- The problem
Within the records, which lines hold the string "innovatie"? Report each one by copying it.

- Source data
--- START ---

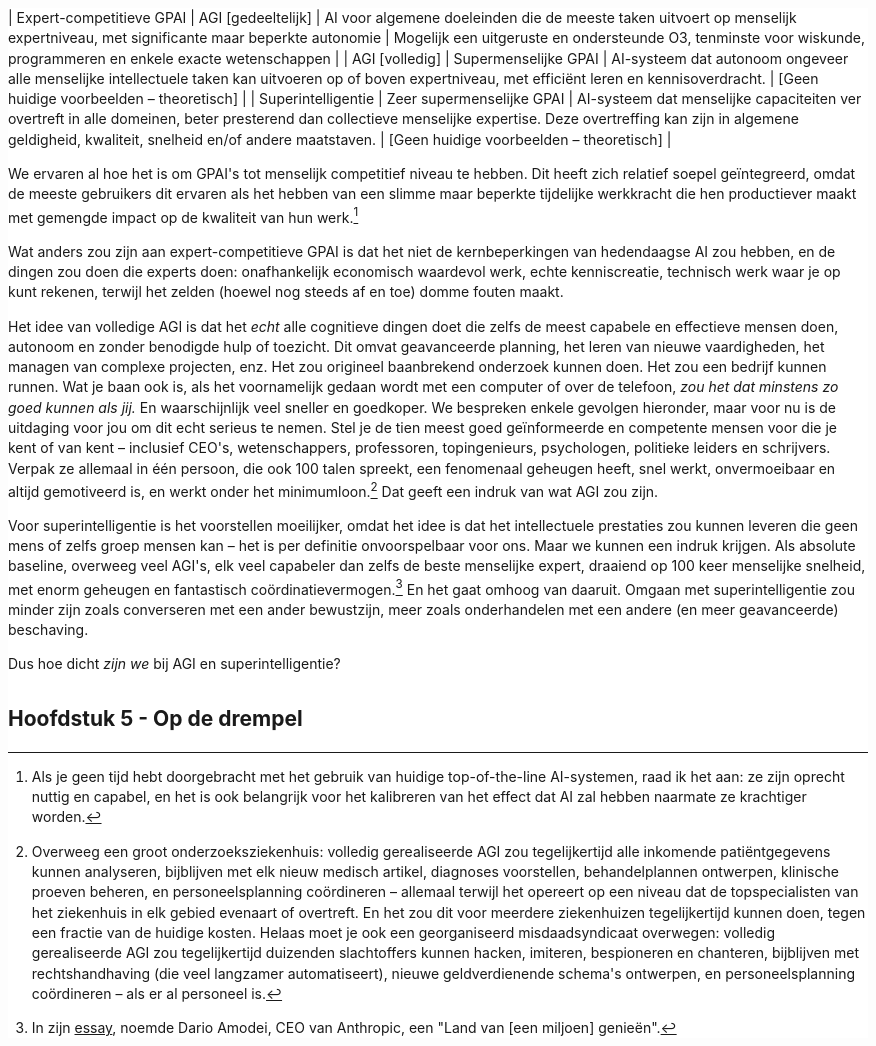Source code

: | Expert-competitieve GPAI    | AGI \[gedeeltelijk\]                          | AI voor algemene doeleinden die de meeste taken uitvoert op menselijk expertniveau, met significante maar beperkte autonomie                                                                                                 | Mogelijk een uitgeruste en ondersteunde O3, tenminste voor wiskunde, programmeren en enkele exacte wetenschappen                                  |
| AGI \[volledig\]            | Supermenselijke GPAI                          | AI-systeem dat autonoom ongeveer alle menselijke intellectuele taken kan uitvoeren op of boven expertniveau, met efficiënt leren en kennisoverdracht.                                                                       | \[Geen huidige voorbeelden – theoretisch\]                                                                                                        |
| Superintelligentie          | Zeer supermenselijke GPAI                    | AI-systeem dat menselijke capaciteiten ver overtreft in alle domeinen, beter presterend dan collectieve menselijke expertise. Deze overtreffing kan zijn in algemene geldigheid, kwaliteit, snelheid en/of andere maatstaven. | \[Geen huidige voorbeelden – theoretisch\]                                                                                                        |

We ervaren al hoe het is om GPAI's tot menselijk competitief niveau te hebben. Dit heeft zich relatief soepel geïntegreerd, omdat de meeste gebruikers dit ervaren als het hebben van een slimme maar beperkte tijdelijke werkkracht die hen productiever maakt met gemengde impact op de kwaliteit van hun werk.[^28]

Wat anders zou zijn aan expert-competitieve GPAI is dat het niet de kernbeperkingen van hedendaagse AI zou hebben, en de dingen zou doen die experts doen: onafhankelijk economisch waardevol werk, echte kenniscreatie, technisch werk waar je op kunt rekenen, terwijl het zelden (hoewel nog steeds af en toe) domme fouten maakt.

Het idee van volledige AGI is dat het *echt* alle cognitieve dingen doet die zelfs de meest capabele en effectieve mensen doen, autonoom en zonder benodigde hulp of toezicht. Dit omvat geavanceerde planning, het leren van nieuwe vaardigheden, het managen van complexe projecten, enz. Het zou origineel baanbrekend onderzoek kunnen doen. Het zou een bedrijf kunnen runnen. Wat je baan ook is, als het voornamelijk gedaan wordt met een computer of over de telefoon, *zou het dat minstens zo goed kunnen als jij.* En waarschijnlijk veel sneller en goedkoper. We bespreken enkele gevolgen hieronder, maar voor nu is de uitdaging voor jou om dit echt serieus te nemen. Stel je de tien meest goed geïnformeerde en competente mensen voor die je kent of van kent – inclusief CEO's, wetenschappers, professoren, topingenieurs, psychologen, politieke leiders en schrijvers. Verpak ze allemaal in één persoon, die ook 100 talen spreekt, een fenomenaal geheugen heeft, snel werkt, onvermoeibaar en altijd gemotiveerd is, en werkt onder het minimumloon.[^29] Dat geeft een indruk van wat AGI zou zijn.

Voor superintelligentie is het voorstellen moeilijker, omdat het idee is dat het intellectuele prestaties zou kunnen leveren die geen mens of zelfs groep mensen kan – het is per definitie onvoorspelbaar voor ons. Maar we kunnen een indruk krijgen. Als absolute baseline, overweeg veel AGI's, elk veel capabeler dan zelfs de beste menselijke expert, draaiend op 100 keer menselijke snelheid, met enorm geheugen en fantastisch coördinatievermogen.[^30] En het gaat omhoog van daaruit. Omgaan met superintelligentie zou minder zijn zoals converseren met een ander bewustzijn, meer zoals onderhandelen met een andere (en meer geavanceerde) beschaving.

Dus hoe dicht *zijn we* bij AGI en superintelligentie?

[^26]: Bijvoorbeeld, huidige AI-systemen overtreffen het menselijke vermogen ver in snelle rekenkunde of geheugentaken, terwijl ze tekortschieten in abstract redeneren en creatieve probleemoplossing.

[^27]: Zeer belangrijk, als concurrent zou dergelijke AI verschillende belangrijke structurele voordelen hebben waaronder: het zou niet vermoeid raken of andere individuele behoeften hebben zoals mensen; het kan op hogere snelheden draaien door simpelweg de rekenkracht op te schalen; het kan gekopieerd worden samen met elke expertise of kennis die het verwerft – en neurale netwerken's verworven kennis kan zelfs "samengevoegd" worden om hele skillsets onder elkaar over te dragen; het zou kunnen communiceren op machinesnelheid; en het zou zichzelf kunnen modificeren of verbeteren op meer significante manieren en hogere snelheid dan enige mens.

[^28]: Als je geen tijd hebt doorgebracht met het gebruik van huidige top-of-the-line AI-systemen, raad ik het aan: ze zijn oprecht nuttig en capabel, en het is ook belangrijk voor het kalibreren van het effect dat AI zal hebben naarmate ze krachtiger worden.

[^29]: Overweeg een groot onderzoeksziekenhuis: volledig gerealiseerde AGI zou tegelijkertijd alle inkomende patiëntgegevens kunnen analyseren, bijblijven met elk nieuw medisch artikel, diagnoses voorstellen, behandelplannen ontwerpen, klinische proeven beheren, en personeelsplanning coördineren – allemaal terwijl het opereert op een niveau dat de topspecialisten van het ziekenhuis in elk gebied evenaart of overtreft. En het zou dit voor meerdere ziekenhuizen tegelijkertijd kunnen doen, tegen een fractie van de huidige kosten. Helaas moet je ook een georganiseerd misdaadsyndicaat overwegen: volledig gerealiseerde AGI zou tegelijkertijd duizenden slachtoffers kunnen hacken, imiteren, bespioneren en chanteren, bijblijven met rechtshandhaving (die veel langzamer automatiseert), nieuwe geldverdienende schema's ontwerpen, en personeelsplanning coördineren – als er al personeel is.

[^30]: In zijn [essay](https://darioamodei.com/machines-of-loving-grace), noemde Dario Amodei, CEO van Anthropic, een "Land van \[een miljoen\] genieën".

## Hoofdstuk 5 - Op de drempel


[^1]: Deze [grafiek](https://time.com/6300942/ai-progress-charts/) toont een reeks taken; veel vergelijkbare curves zouden aan deze grafiek kunnen worden toegevoegd. Deze snelle vooruitgang in smalle AI heeft zelfs experts op dit gebied verrast, waarbij benchmarks jaren eerder werden overtroffen dan voorspeld.
[^2]: Deepmind, OpenAI, Anthropic en X.ai werden allemaal opgericht met het specifieke doel AGI te ontwikkelen. OpenAI's charter stelt bijvoorbeeld expliciet als doel het ontwikkelen van "artificiële algemene intelligentie die de hele mensheid ten goede komt", terwijl DeepMind's missie is "intelligentie oplossen, en dat vervolgens gebruiken om alles op te lossen." Meta, Microsoft en anderen volgen nu substantieel vergelijkbare paden. Meta heeft gezegd dat het [van plan is AGI te ontwikkelen en het open vrij te geven.](https://www.forbes.com/sites/johnkoetsier/2024/01/18/zuckerberg-on-ai-meta-building-agi-for-everyone-and-open-sourcing-it/)
[^3]: Hinton en Bengio zijn twee van de meest geciteerde AI-onderzoekers, hebben beiden de Nobel van het AI-vakgebied gewonnen, de Turing Prize, en Hinton heeft ook nog eens een Nobelprijs gewonnen (in de natuurkunde).
[^4]: Het bouwen van iets met dit risico, onder commerciële prikkels en vrijwel geen overheidtoezicht, is volkomen ongekend. Er is niet eens controverse over het risico onder degenen die het bouwen! De leiders van Deepmind, OpenAI en Anthropic, naast vele andere experts, hebben allemaal letterlijk een [verklaring](https://www.safe.ai/work/statement-on-ai-risk) ondertekend dat geavanceerde AI een *uitstervingsrisico voor de mensheid* vormt. De alarmbellen kunnen niet harder rinkelen, en men kan alleen concluderen dat degenen die ze negeren AGI en superintelligentie simpelweg niet serieus nemen. Een doel van dit essay is hen te helpen begrijpen waarom dat wel zou moeten.
[^5]: Voor een zachte maar technische inleiding tot machine learning en AI, met name taalmodellen, zie [deze site.](https://mark-riedl.medium.com/a-very-gentle-introduction-to-large-language-models-without-the-hype-5f67941fa59e) Voor een andere moderne primer over AI-uitstervingsrisico's, zie [dit stuk.](https://www.thecompendium.ai/) Voor een uitgebreide en gezaghebbende wetenschappelijke analyse van de staat van AI-veiligheid, zie het recente [International AI Safety Report.](https://arxiv.org/abs/2501.17805)
[^6]: Training vindt typisch plaats door te zoeken naar een lokaal maximum van de score in een hoogdimensionale ruimte gegeven door de modelgewichten. Door te controleren hoe de score verandert naarmate gewichten worden aangepast, identificeert het trainingsalgoritme welke aanpassingen de score het meest verbeteren, en beweegt de gewichten in die richting.
[^7]: Bijvoorbeeld, in een beeldherkenningsprobleem zou het neurale netwerk waarschijnlijkheden uitvoeren voor labels voor de afbeelding. Een score zou gerelateerd zijn aan de waarschijnlijkheid die de AI toekent aan het juiste antwoord. De trainingsprocedure zou dan gewichten aanpassen zodat de volgende keer de AI een hogere waarschijnlijkheid zou uitvoeren voor het juiste label voor die afbeelding. Dit wordt dan een enorm aantal keren herhaald. Dezelfde basisprocedure wordt gebruikt bij het trainen van in wezen alle moderne neurale netwerken, zij het met complexere scoringsmechanismen.
[^8]: De meeste multimodale modellen gebruiken de "transformer"-architectuur om meerdere typen data (tekst, afbeeldingen, geluid) te verwerken en genereren. Deze kunnen allemaal worden ontleed in, en vervolgens behandeld op gelijke voet, als verschillende typen "tokens." Multimodale modellen worden eerst getraind om tokens binnen massale datasets accuraat te voorspellen, vervolgens verfijnd door reinforcement learning om capaciteiten te verbeteren en gedragingen te vormen.
[^9]: Dat taalmodellen getraind worden om één ding te doen – woorden voorspellen – heeft sommigen ertoe gebracht ze smalle AI te noemen. Maar dit is misleidend: omdat het goed voorspellen van tekst zo veel verschillende capaciteiten vereist, leidt deze trainingstaak tot een verrassend algemeen systeem. Merk ook op dat deze systemen uitgebreid getraind worden door reinforcement learning, wat effectief duizenden mensen vertegenwoordigt die het model een beloningssignaal geven wanneer het goed presteert bij een van de vele dingen die het doet. Het erft dan significante algemeenheid van de mensen die deze feedback geven.
[^10]: Er zijn meerdere manieren waarop AI onvoorspelbaar is. Een is dat men in het algemene geval niet kan voorspellen wat een algoritme zal doen zonder het daadwerkelijk uit te voeren; er zijn [stellingen](https://arxiv.org/abs/1310.3225) hieromtrent. Dit kan waar zijn alleen omdat de uitvoer van algoritmen complex kan zijn. Maar het is bijzonder duidelijk en relevant in het geval (zoals bij schaak of Go) waar de voorspelling een capaciteit zou impliceren (het verslaan van de AI) die de aspirant-voorspeller niet heeft. Ten tweede zal een gegeven AI-systeem niet altijd dezelfde uitvoer produceren zelfs bij dezelfde invoer – zijn uitvoer bevat willekeur; dit koppelt ook met algoritmische onvoorspelbaarheid. Ten derde kunnen onverwachte en emergente capaciteiten ontstaan uit training, wat betekent dat zelfs de *typen* dingen die een AI-systeem kan en zal doen onvoorspelbaar zijn; Dit laatste type is bijzonder belangrijk voor veiligheidsoverwegingen.
[^11]: Zie [hier](https://arxiv.org/abs/2502.02649) voor een diepgaande review van wat bedoeld wordt met een "autonome agent" (samen met ethische argumenten tegen het bouwen ervan).
[^12]: Je hoort soms wel eens "AI kan geen eigen doelen hebben." Dit is absolute onzin. Het is gemakkelijk om voorbeelden te genereren waar AI doelen heeft of ontwikkelt die nooit aan haar zijn gegeven en alleen aan haarzelf bekend zijn. Je ziet dit niet veel in huidige populaire multimodale modellen omdat het eruit getraind wordt; het zou net zo gemakkelijk erin getraind kunnen worden.
[^13]: Er is een grote literatuur. Over het algemene probleem zie Christian's [*The Alignment Problem*](https://www.amazon.com/Alignment-Problem-Machine-Learning-Values/dp/0393635821), en Russell's [*Human-Compatible*](https://www.amazon.com/Human-Compatible-Artificial-Intelligence-Problem/dp/0525558616). Op een meer technische kant zie bijvoorbeeld [dit paper](https://arxiv.org/abs/2209.00626).
[^14]: We zullen later zien dat hoewel zulke systemen tegen de trend ingaan, dat hen eigenlijk zeer interessant en nuttig maakt.
[^15]: Dit betekent niet dat we emoties of bewustzijn vereisen. Eerder is het buitengewoon moeilijk van buitenaf een systeem te weten wat zijn innerlijke doelen, voorkeuren en waarden zijn. "Oprecht" zou hier betekenen dat we sterke genoeg reden hebben om erop te vertrouwen dat we in het geval van kritieke systemen ons leven erop kunnen zetten.
[^16]: 10 <sup>25</sup> betekent 1 gevolgd door 25 nullen, oftewel tien biljard biljoen. Een FLOP is gewoon een rekenkundige optelling of vermenigvuldiging van getallen met enige precisie. Let op dat AI-hardwareprestaties kunnen variëren met een factor tien meer afhankelijk van de precisie van de rekenkunde en de architectuur van de computer. Het tellen van logische-poort-operaties (ANDS, ORS, AND NOTS) zou fundamenteel zijn maar deze zijn niet algemeen beschikbaar of gebenchmarkt; voor huidige doeleinden is het nuttig om te standaardiseren op 16-bit operaties (FP16), hoewel passende conversiefactoren zouden moeten worden vastgesteld.
[^17]: Een verzameling schattingen en harde data is beschikbaar van [Epoch AI](https://epochai.org/data/large-scale-ai-models) en geeft ongeveer 2×10 <sup>25</sup> 16-bit FLOP voor GPT-4 aan; dit komt ongeveer overeen met [cijfers die gelekt zijn](https://mpost.io/gpt-4s-leaked-details-shed-light-on-its-massive-scale-and-impressive-architecture/) voor GPT-4. Schattingen voor andere mid-2024 modellen liggen allemaal binnen een factor van enkele malen GPT-4.
[^18]: Inferentie is simpelweg het proces van het genereren van output uit een neuraal netwerk. Training kan worden beschouwd als een opeenvolging van vele inferenties en aanpassingen van modelgewichten.
[^19]: Voor tekstproductie vereiste de originele GPT-4 560 TFLOP per gegenereerd token. Ongeveer 7 tokens/s is nodig om menselijk denken bij te houden, dus dit geeft ≈3×10 <sup>15</sup> FLOP/s. Maar efficiëntieverbeteringen hebben dit naar beneden gebracht; [deze NVIDIA-brochure](https://developer.nvidia.com/blog/supercharging-llama-3-1-across-nvidia-platforms/) geeft bijvoorbeeld slechts 3×10 <sup>14</sup> FLOP/s aan voor een vergelijkbaar presterend Llama 405B-model.
[^20]: Als iets complexer voorbeeld zou een AI-systeem eerst verschillende mogelijke oplossingen voor een wiskundeprobleem kunnen genereren, dan een andere instantie gebruiken om elke oplossing te controleren, en ten slotte een derde gebruiken om de resultaten te synthetiseren tot een heldere uitleg. Dit maakt grondiger en betrouwbaarder probleemoplossen mogelijk dan een enkele doorgang.
[^21]: Zie bijvoorbeeld details over [OpenAI's "Operator"](https://openai.com/index/introducing-operator/), [Claude's tool-capaciteiten](https://docs.anthropic.com/en/docs/build-with-claude/computer-use), en [AutoGPT](https://github.com/Significant-Gravitas/AutoGPT). OpenAI's [Deep Research](https://openai.com/index/introducing-deep-research/) heeft waarschijnlijk een vrij geraffineerde architectuur maar details zijn niet beschikbaar.
[^22]: Deepseek R1 baseert zich op iteratieve training en prompting van het model zodat het uiteindelijke getrainde model uitgebreide chain-of-thought redenering creëert. Architecturale details zijn niet beschikbaar voor o1 of o3, echter Deepseek heeft onthuld dat er geen bijzondere "geheime saus" vereist is om capaciteitsschaling met inferentie te ontgrendelen. Maar ondanks dat het veel media-aandacht kreeg als het omverwerpen van de "status quo" in AI, beïnvloedt het de kernstellingen van dit essay niet.
[^23]: Deze modellen presteren aanzienlijk beter dan standaardmodellen op redeneerbenchmarks. Bijvoorbeeld in de GPQA Diamond Benchmark – een rigoureuze test van PhD-niveau wetenschapsvragen – [scoorde](https://openai.com/index/learning-to-reason-with-llms/) GPT-4o 56%, terwijl o1 en o3 respectievelijk 78% en 88% behaalden, ver boven de 70% gemiddelde score van menselijke experts.
[^24]: OpenAI's O3 heeft waarschijnlijk ∼10 <sup>21</sup> -10 <sup>22</sup> FLOP [gebruikt om elk van de ARC-AGI challenge-vragen te voltooien](https://www.interconnects.ai/p/openais-o3-the-2024-finale-of-ai), wat competente mensen kunnen doen in (pakweg) 10-100 seconden, wat een cijfer geeft van meer zoals ∼10 <sup>20</sup> FLOP/s.
[^25]: Hoewel rekenkracht een belangrijke maatstaf is voor AI-systeemcapaciteit, interacteert het met zowel datakwaliteit als algoritmische verbeteringen. Betere data of algoritmen kunnen rekenvereisten verminderen, terwijl meer rekenkracht soms kan compenseren voor zwakkere data of algoritmen.
[^31]: Je gebruikt veel meer van deze AI dan je waarschijnlijk denkt, bij spraakgeneratie en -herkenning, beeldverwerking, nieuwsfeed-algoritmes, enz.
[^32]: Hoewel de relaties tussen deze bedrijfsparen vrij complex en genuanceerd zijn, heb ik ze expliciet genoemd om zowel de enorme totale marktkapitalisatie van bedrijven die nu betrokken zijn bij AI-ontwikkeling aan te geven, als ook dat er achter zelfs "kleinere" bedrijven zoals Anthropic enorm diepe zakken zitten via investeringen en grote partnerschapsdeals.
[^33]: Het is mode geworden om de Turing-test te kleineren, maar hij is vrij krachtig en algemeen. In zwakke versies geeft hij aan of typische mensen die interacteren met een AI (die getraind is om menselijk te handelen) op typische manieren voor korte periodes kunnen zeggen of het een AI is. Dat kunnen ze niet. Ten tweede kan een zeer adversariële Turing-test in wezen elk element van menselijke capaciteit en intelligentie onderzoeken – door bijv. een AI-systeem te vergelijken met een menselijke expert, geëvalueerd door andere menselijke experts. Er is een zin waarin veel AI-evaluatie een gegeneraliseerde vorm van Turing-test is.
[^34]: Dit is per domein – geen mens zou plausibel zulke scores kunnen behalen over alle vakken tegelijkertijd.
[^35]: Dit zijn problemen die zelfs uitstekende wiskundigen aanzienlijke tijd zouden kosten om op te lossen, als ze ze überhaupt zouden kunnen oplossen.
[^36]: Als je van een sceptische inslag bent, behoud dan je scepsis maar probeer echt de meest actuele modellen uit, en probeer ook zelf enkele van de testvragen die ze kunnen doorstaan. Als natuurkundeprofessor zou ik met bijna zekerheid voorspellen dat bijvoorbeeld de topmodellen zouden slagen voor het graduate-kwalificatie-examen op onze afdeling.
[^37]: Dit en andere zwakke punten zoals verzinnen hebben marktacceptatie vertraagd en geleid tot een kloof tussen waargenomen en beweerde capaciteiten (wat ook bekeken moet worden door de lens van intense marktconcurrentie en de noodzaak om investering aan te trekken). Dit heeft zowel het publiek als beleidsmakers verward over de werkelijke staat van AI-vooruitgang. Hoewel misschien niet overeenstemmend met de hype, is de vooruitgang zeer reëel.
[^38]: De belangrijkste vooruitgang sindsdien is de ontwikkeling van systemen getraind voor topkwaliteit redenering, gebruik makend van meer berekening tijdens inferentie en meer reinforcement learning. Omdat deze modellen nieuw zijn en hun capaciteiten minder getest, heb ik deze tabel niet volledig herzien behalve voor "redenering", wat ik beschouw als in wezen opgelost. Maar ik heb voorspellingen bijgewerkt gebaseerd op ervaren en gerapporteerde capaciteiten van die systemen.
[^39]: Eerdere golven van AI-optimisme in de jaren 1960 en 1980 eindigden in "AI-winters" toen beloofde capaciteiten faalden te materialiseren. De huidige golf verschilt echter fundamenteel doordat superhumane prestaties in veel domeinen zijn behaald, gesteund door massale computationele middelen en commercieel succes.
[^40]: Het volledige Apollo-project [kostte ongeveer $250 miljard USD in 2020 dollars](https://www.planetary.org/space-policy/cost-of-apollo), en het Manhattan-project [minder dan een tiende daarvan](https://www.brookings.edu/the-costs-of-the-manhattan-project/). Goldman Sachs [projecteert een biljoen dollar uitgaven alleen al aan AI-datacenters](https://www.datacenterdynamics.com/en/news/goldman-sachs-1tn-to-be-spent-on-ai-data-centers-chips-and-utility-upgrades-with-little-to-show-for-it-so-far/) in de komende jaren.
[^41]: Hoewel mensen genoeg fouten maken, onderschatten we hoe betrouwbaar we kunnen zijn! Omdat kansen zich vermenigvuldigen, vereist een taak die 20 stappen correct moet doen dat elke stap 97% betrouwbaar is om het de helft van de tijd goed te doen. We doen zulke taken voortdurend.
[^42]: Een sterke beweging in deze richting is zeer recentelijk ondernomen met OpenAI's ["Deep Research"](https://openai.com/index/introducing-deep-research/) assistent die autonoom algemeen onderzoek uitvoert, beschreven als "een nieuwe agentische capaciteit die meerstaps-onderzoek op internet uitvoert voor complexe taken."
[^43]: Dingen zoals dat vervelende PDF-formulier invullen, vluchten boeken, enz. Maar met een PhD in 20 vakgebieden! Dus ook: die scriptie voor je schrijven, dat contract voor je onderhandelen, die stelling voor je bewijzen, die reclamecampagne voor je creëren, enz. Wat doe *jij*? Je vertelt het wat te doen, natuurlijk.
[^44]: Merk op dat bewustzijn *niet* duidelijk vereist is, noch impliceert AI in deze drievoudige kruising dit noodzakelijk.
[^45]: De dichtstbijzijnde analogie hier is misschien chiptechnologie, waar ontwikkeling Moore's wet decennia heeft volgehouden, terwijl computertechnologieën mensen helpen de volgende generatie chiptechnologie te ontwerpen. Maar AI zal veel directer zijn.
[^46]: Het is belangrijk om het even te laten bezinken dat AI – binnenkort – zichzelf zou kunnen verbeteren op een tijdschaal van dagen of weken. Of minder. Houd dit in gedachten wanneer iemand je vertelt dat een AI-capaciteit zeker ver weg is.
[^47]: Een preciezere lijst van waardige doelen zijn de VN [Duurzame Ontwikkelingsdoelen.](https://sdgs.un.org/goals) Dit zijn, in zekere zin, het dichtst wat we hebben bij een set van mondiale consensusdoelen voor wat we graag verbeterd zouden zien in de wereld. AI zou kunnen helpen.
[^48]: Technologie in het algemeen heeft een transformatieve economische en sociale kracht voor menselijke verbetering, zoals duizenden jaren betuigen. In deze geest kan een lange en overtuigende uiteenzetting van een positieve AGI-visie worden gevonden in [dit essay](https://darioamodei.com/machines-of-loving-grace) door Anthropic-oprichter Dario Amodei.
[^49]: Private AI-investeringen [begonnen te boomen in 2018-19, kruisten publieke investeringen rond die tijd,](https://cset.georgetown.edu/publication/tracking-ai-investment/) en hebben deze sindsdien enorm overtroffen.
[^50]: Ik kan betuigen dat achter meer gesloten deuren, zij geen dergelijke schroom hebben. En het wordt publiekelijker; zie bijvoorbeeld Y-combinator's nieuwe ["request for startups"](https://www.ycombinator.com/rfs), waarvan vele delen expliciet oproepen tot grootschalige vervanging van menselijke werknemers. Om hen te citeren, "De waardepropositie van B2B SaaS was om menselijke werknemers incrementeel efficiënter te maken. De waardepropositie van verticale AI-agenten is om het werk geheel te automatiseren...Het is volledig mogelijk dat deze kans groot genoeg is om nog eens 100 eenhoorns te slaan." (Voor degenen niet thuis in Silicon Valley-spreektaal, "B2B" is business-to-business en een eenhoorn is een $1 miljard bedrijf. Dat wil zeggen ze praten over meer dan honderd miljard-plus-dollar bedrijven die werknemers vervangen voor andere bedrijven.)
[^51]: Zie bijvoorbeeld een recent [US-China Economic and Security Review Commission rapport](https://www.uscc.gov/sites/default/files/2024-11/2024_Executive_Summary.pdf). Hoewel er verrassend weinig rechtvaardiging binnen het rapport zelf was, was de toplijn-aanbeveling dat de VS "Congres een Manhattan Project-achtig programma moet oprichten en financieren gewijd aan het racen naar en verwerven van een Artificiële Algemene Intelligentie (AGI) capaciteit."
[^52]: Bedrijven nemen nu deze geopolitieke framing over als schild tegen elke beperking op hun AI-ontwikkeling, over het algemeen op manieren die schaamteloos eigenbelang dienen, en soms op manieren die niet eens elementaire zin maken. Overweeg Meta's [Approach to Frontier AI](https://about.fb.com/news/2025/02/meta-approach-frontier-ai/), die tegelijkertijd argumenteert dat Amerika zijn "\[positie moet cementen\] als leider in technologische innovatie, economische groei en nationale veiligheid" en ook dat het dit moet doen door openlijk zijn krachtigste AI-systemen vrij te geven – wat inhoudt ze direct te geven aan zijn geopolitieke rivalen en tegenstanders.
[^53]: Dus zouden we waarschijnlijk het beheer van deze technologieën aan de AI's moeten overlaten. Maar dit zou een zeer problematische delegatie van controle zijn, waar we hieronder op terugkomen.
[^54]: Competitie in technologieontwikkeling brengt vaak belangrijke voordelen: voorkomen van monopolistische controle, innovatie en kostenreductie stimuleren, diverse benaderingen mogelijk maken, en wederzijds toezicht creëren. Bij AGI moeten deze voordelen echter worden afgewogen tegen unieke risico's van race-dynamieken en druk om veiligheidsvoorzorgen te verminderen.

--- END ---

- Response
[^52]: Bedrijven nemen nu deze geopolitieke framing over als schild tegen elke beperking op hun AI-ontwikkeling, over het algemeen op manieren die schaamteloos eigenbelang dienen, en soms op manieren die niet eens elementaire zin maken. Overweeg Meta's [Approach to Frontier AI](https://about.fb.com/news/2025/02/meta-approach-frontier-ai/), die tegelijkertijd argumenteert dat Amerika zijn "\[positie moet cementen\] als leider in technologische innovatie, economische groei en nationale veiligheid" en ook dat het dit moet doen door openlijk zijn krachtigste AI-systemen vrij te geven – wat inhoudt ze direct te geven aan zijn geopolitieke rivalen en tegenstanders.
[^54]: Competitie in technologieontwikkeling brengt vaak belangrijke voordelen: voorkomen van monopolistische controle, innovatie en kostenreductie stimuleren, diverse benaderingen mogelijk maken, en wederzijds toezicht creëren. Bij AGI moeten deze voordelen echter worden afgewogen tegen unieke risico's van race-dynamieken en druk om veiligheidsvoorzorgen te verminderen.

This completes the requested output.